Stored dataset items
**********

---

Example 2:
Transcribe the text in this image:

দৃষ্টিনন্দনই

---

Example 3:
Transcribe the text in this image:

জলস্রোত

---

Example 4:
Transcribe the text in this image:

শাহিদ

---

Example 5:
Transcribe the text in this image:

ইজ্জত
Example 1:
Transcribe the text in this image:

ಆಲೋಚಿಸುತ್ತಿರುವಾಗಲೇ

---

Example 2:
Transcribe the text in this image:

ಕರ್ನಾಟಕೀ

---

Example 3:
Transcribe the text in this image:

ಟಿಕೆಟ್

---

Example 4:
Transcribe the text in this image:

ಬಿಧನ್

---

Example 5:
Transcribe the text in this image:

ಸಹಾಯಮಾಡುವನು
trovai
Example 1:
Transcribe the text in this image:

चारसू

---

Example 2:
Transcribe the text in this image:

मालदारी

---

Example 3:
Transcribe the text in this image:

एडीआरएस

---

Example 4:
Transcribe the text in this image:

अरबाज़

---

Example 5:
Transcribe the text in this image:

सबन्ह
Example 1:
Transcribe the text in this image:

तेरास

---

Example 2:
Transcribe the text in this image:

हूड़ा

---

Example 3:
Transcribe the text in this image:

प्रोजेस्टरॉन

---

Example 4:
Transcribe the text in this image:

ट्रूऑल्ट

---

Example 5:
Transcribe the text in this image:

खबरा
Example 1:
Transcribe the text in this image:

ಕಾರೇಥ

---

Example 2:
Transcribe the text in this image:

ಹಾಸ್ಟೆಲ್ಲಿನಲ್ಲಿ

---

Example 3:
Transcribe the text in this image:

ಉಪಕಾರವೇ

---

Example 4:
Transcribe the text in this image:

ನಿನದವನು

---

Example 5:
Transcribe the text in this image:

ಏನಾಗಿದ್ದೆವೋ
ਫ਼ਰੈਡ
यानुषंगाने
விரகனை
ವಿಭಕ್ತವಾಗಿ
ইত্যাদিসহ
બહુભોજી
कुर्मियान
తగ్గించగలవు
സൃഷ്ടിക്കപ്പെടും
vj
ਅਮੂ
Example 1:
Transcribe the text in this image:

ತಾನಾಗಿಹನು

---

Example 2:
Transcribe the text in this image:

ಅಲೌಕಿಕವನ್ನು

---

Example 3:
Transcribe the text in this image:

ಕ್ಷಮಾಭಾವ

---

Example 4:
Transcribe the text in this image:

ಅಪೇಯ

**********

▶ [About this task]
All entries above are to be copied exactly, with none left out.

▶ [Exercise result]
---

Example 2:
Transcribe the text in this image:

দৃষ্টিনন্দনই

---

Example 3:
Transcribe the text in this image:

জলস্রোত

---

Example 4:
Transcribe the text in this image:

শাহিদ

---

Example 5:
Transcribe the text in this image:

ইজ্জত
Example 1:
Transcribe the text in this image:

ಆಲೋಚಿಸುತ್ತಿರುವಾಗಲೇ

---

Example 2:
Transcribe the text in this image:

ಕರ್ನಾಟಕೀ

---

Example 3:
Transcribe the text in this image:

ಟಿಕೆಟ್

---

Example 4:
Transcribe the text in this image:

ಬಿಧನ್

---

Example 5:
Transcribe the text in this image:

ಸಹಾಯಮಾಡುವನು
trovai
Example 1:
Transcribe the text in this image:

चारसू

---

Example 2:
Transcribe the text in this image:

मालदारी

---

Example 3:
Transcribe the text in this image:

एडीआरएस

---

Example 4:
Transcribe the text in this image:

अरबाज़

---

Example 5:
Transcribe the text in this image:

सबन्ह
Example 1:
Transcribe the text in this image:

तेरास

---

Example 2:
Transcribe the text in this image:

हूड़ा

---

Example 3:
Transcribe the text in this image:

प्रोजेस्टरॉन

---

Example 4:
Transcribe the text in this image:

ट्रूऑल्ट

---

Example 5:
Transcribe the text in this image:

खबरा
Example 1:
Transcribe the text in this image:

ಕಾರೇಥ

---

Example 2:
Transcribe the text in this image:

ಹಾಸ್ಟೆಲ್ಲಿನಲ್ಲಿ

---

Example 3:
Transcribe the text in this image:

ಉಪಕಾರವೇ

---

Example 4:
Transcribe the text in this image:

ನಿನದವನು

---

Example 5:
Transcribe the text in this image:

ಏನಾಗಿದ್ದೆವೋ
ਫ਼ਰੈਡ
यानुषंगाने
விரகனை
ವಿಭಕ್ತವಾಗಿ
ইত্যাদিসহ
બહુભોજી
कुर्मियान
తగ్గించగలవు
സൃഷ്ടിക്കപ്പെടും
vj
ਅਮੂ
Example 1:
Transcribe the text in this image:

ತಾನಾಗಿಹನು

---

Example 2:
Transcribe the text in this image:

ಅಲೌಕಿಕವನ್ನು

---

Example 3:
Transcribe the text in this image:

ಕ್ಷಮಾಭಾವ

---

Example 4:
Transcribe the text in this image:

ಅಪೇಯ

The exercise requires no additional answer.